Asynchronous – The job runs independently after submission.
When a Tapis job is asynchronous, it means:
The job runs independently after submission
In more detail:
Asynchronous Means… |
In Tapis Jobs |
|---|---|
You don’t have to wait |
When you submit a job, you immediately get a response (job ID), and your script or notebook can move on. |
The job runs in the background |
Tapis handles the job lifecycle (staging → running → archiving) without requiring you to stay connected. |
You can check on it later |
You can monitor status ( |
Useful for large or long tasks |
Asynchronous execution is ideal for simulations that take minutes, hours, or even days to finish. |
Job state is managed by Tapis |
Tapis maintains a full record of job metadata, status, inputs/outputs, and logs — independent of your session. |
Why This Matters
If jobs were synchronous:
Your code would pause and wait until the job finished.
You couldn’t submit multiple jobs efficiently.
Long-running jobs would block your workflow.
With asynchronous jobs, you can:
Fire off a job from a notebook or script,
Continue working or even log off,
Check the results later — or trigger automated post-processing.
Managed by a lifecycle of states – making it easy to monitor.
When a Tapis job is managed by a lifecycle of states, it means that Tapis tracks and controls the job as it moves through a series of well-defined phases, from the moment it’s submitted until it completes (or fails).
Job Lifecycle States Explained
State |
What It Means |
|---|---|
PENDING |
The job has been submitted, but it hasn’t started running yet. |
STAGING_INPUTS |
Tapis is copying your input files to the execution system. |
QUEUED |
The job is in the HPC system’s queue, waiting for resources to become available. |
RUNNING |
The job is actively executing on the compute system. |
ARCHIVING |
Tapis is saving output files to your archive system (e.g., Corral). |
FINISHED |
The job completed successfully and outputs were archived. |
FAILED |
Something went wrong — bad input, runtime error, system issue, etc. |
CANCELLED |
The job was manually cancelled before it could finish. |
BLOCKED / PAUSED |
Special cases where execution is held up due to system policies or errors. |
Why This Matters
This lifecycle gives you a clear, trackable view of your job’s progress.

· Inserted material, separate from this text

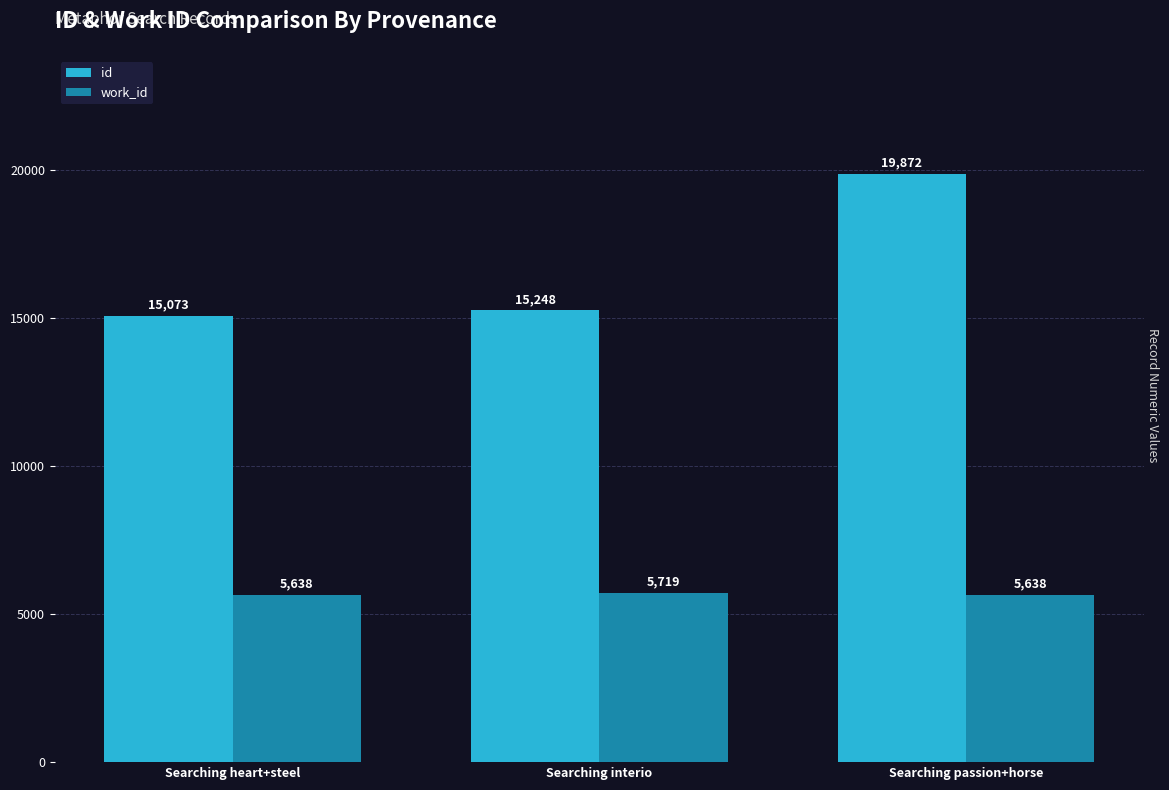

Is it true that id equals 4181 at Searching interio?

False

You can:
Query the current status at any time with
getJob()orgetJobStatus()Filter jobs based on state (e.g., show all
FAILEDjobs)Trigger next steps (e.g., post-processing) when a job reaches
FINISHEDDebug problems when a job ends in
FAILEDor never leavesPENDING
Summary
Tapis job states act like a workflow timeline. Every job moves through this timeline in a predictable way — and Tapis exposes this information so you can automate, monitor, or troubleshoot your research more easily.